Let there be Light: The Future of Cloud Computing
Published:
This was a conversation piece co-authored by myself and my colleague Zacharaya Shabka in an attempt to outline the motivation behind making data centres all-optical for a broad audience.
Google search queries, Netflix video streams, Amazon purchases, and almost every other online task all communicate data between the end-user and a data centre. However, when a simple ‘packet’ of data (e.g. a string of Google search terms) arrives at a data centre, the data centre must often leverage the computing power of many servers to serve the request specified in the packet. For example, a short sentence typed into Google translate is a small amount of information which is communicated to the data centre. Upon its arrival, however, the data centre must leverage a large amount of compute (servers) to, in this example, apply a machine learning inference model to translate the sentence. In this example the inter-data centre (between the user and the data centre) traffic was small, but the intra-data centre (between servers in a single data centre) traffic was considerably larger; 90% of the 20.6 zettabytes of annual data centre traffic are being communicated inside data centres.
For this reason, the network connecting the many servers inside a data centre is as important as the servers themselves; data centres do not leverage such huge compute power purely as a function of how many computers they contain, but on how many computers they can leverage collectively through communicating data between them.
However, current data centre networks are unfit to meet the aforementioned increase in data centre usage as well as the new and often bandwidth-heavy ways in which data centres are increasingly being used (e.g. high bandwidth machine learning algorithm training with specialised hardware). Internal data centre networks propagate information as light in glass optical fibres, but they must convert the signal to electrons each time they reach a node on their way to their destination. These networks are therefore not all-optical and are referred to interchangeably as 'electronic networks'. Electronic networks have become prohibitive to data centre performance and cost for two related reasons. Firstly, the post Moore’s Law era (an ongoing phenomenon by which it becomes increasingly difficult to scale down electronics in a cost-effective way) poses a threat to the ability of the electronic network switches to up-scale to higher bandwidths. Electronic switches cannot support arbitrary bandwidths but are designed for a specific data rate. Faster bandwidth electronic switches require more energy to operate, however electronics have typically scaled such that the average cost-per-bit has still been able to decrease. This scalability trend is expected to diminish with the end of Moore’s Law, whereby increasing the bandwidth of electronic switches in the network is no longer financially feasible for data centre operators. Secondly, data centres consume roughly as much energy as the UK, emitting more CO2 emissions than the entire aviation industry. Since the internal data centre network accounts for 30% of this power consumption, it is desirable to have an energy-bandwidth scalable network, where the energetic cost of the network does not significantly increase relative to higher bandwidth support.

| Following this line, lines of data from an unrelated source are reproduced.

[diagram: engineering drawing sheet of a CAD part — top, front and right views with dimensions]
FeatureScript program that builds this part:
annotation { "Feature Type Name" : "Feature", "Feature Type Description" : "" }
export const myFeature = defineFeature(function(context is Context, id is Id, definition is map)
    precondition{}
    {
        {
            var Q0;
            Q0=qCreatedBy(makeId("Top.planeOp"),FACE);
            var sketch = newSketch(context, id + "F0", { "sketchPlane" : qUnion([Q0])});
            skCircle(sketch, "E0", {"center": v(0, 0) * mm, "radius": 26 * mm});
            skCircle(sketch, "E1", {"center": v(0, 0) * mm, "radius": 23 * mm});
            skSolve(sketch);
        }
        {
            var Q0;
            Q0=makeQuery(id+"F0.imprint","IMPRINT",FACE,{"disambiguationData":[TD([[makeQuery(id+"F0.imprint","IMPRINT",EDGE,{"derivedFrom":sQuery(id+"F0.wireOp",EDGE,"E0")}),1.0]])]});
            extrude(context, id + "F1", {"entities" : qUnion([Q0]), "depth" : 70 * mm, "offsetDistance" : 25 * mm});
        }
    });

Unlike electronic networks, optical networks can support very large bandwidths in a highly scalable way, since the architecture of the network components is independent of the data rate. This means that if bandwidth demands increase, the same network infrastructure can be used. Furthermore, optical networks produce less heat, and therefore require less power-hungry cooling, and do not require the expensive signal-boosting that electronic signals do since the power loss of optical signals inside optic fibres is very low. Additionally, no conversion between optical and electronic signals is needed to interface the data centre network with external optical networks, thereby decreasing latency times and increasing data centre performance.
However, data centres must be able to reconfigure (i.e. create a path) in an amount of time significantly less than the length of the packets. Otherwise, if a signal needs to be sent from A to B, and then another from A to C, more time is spent waiting for the network to create a path from A to C after the first message has been sent from A to B than is spent transmitting the data. This is a significant network inefficiency. The ability of an optical network to reconfigure is typically limited to microsecond timescales. Although this seems fast, the average data packet inside a data centre lasts for an amount of time on the order of 10 nanoseconds, meaning current switching is roughly 1,000 times slower than the transmission time. This incurs unacceptable network latency, which limits optical data centre compute performance.
Legacy electronic data centre networks must become all-optical. Our research is concerned with designing optical network components and architectures that can reconfigure at the required timescales. This will enable the scalability and performance benefits of optical networks to be employed inside data centres, facilitating the next decade of technological advancement across many fields.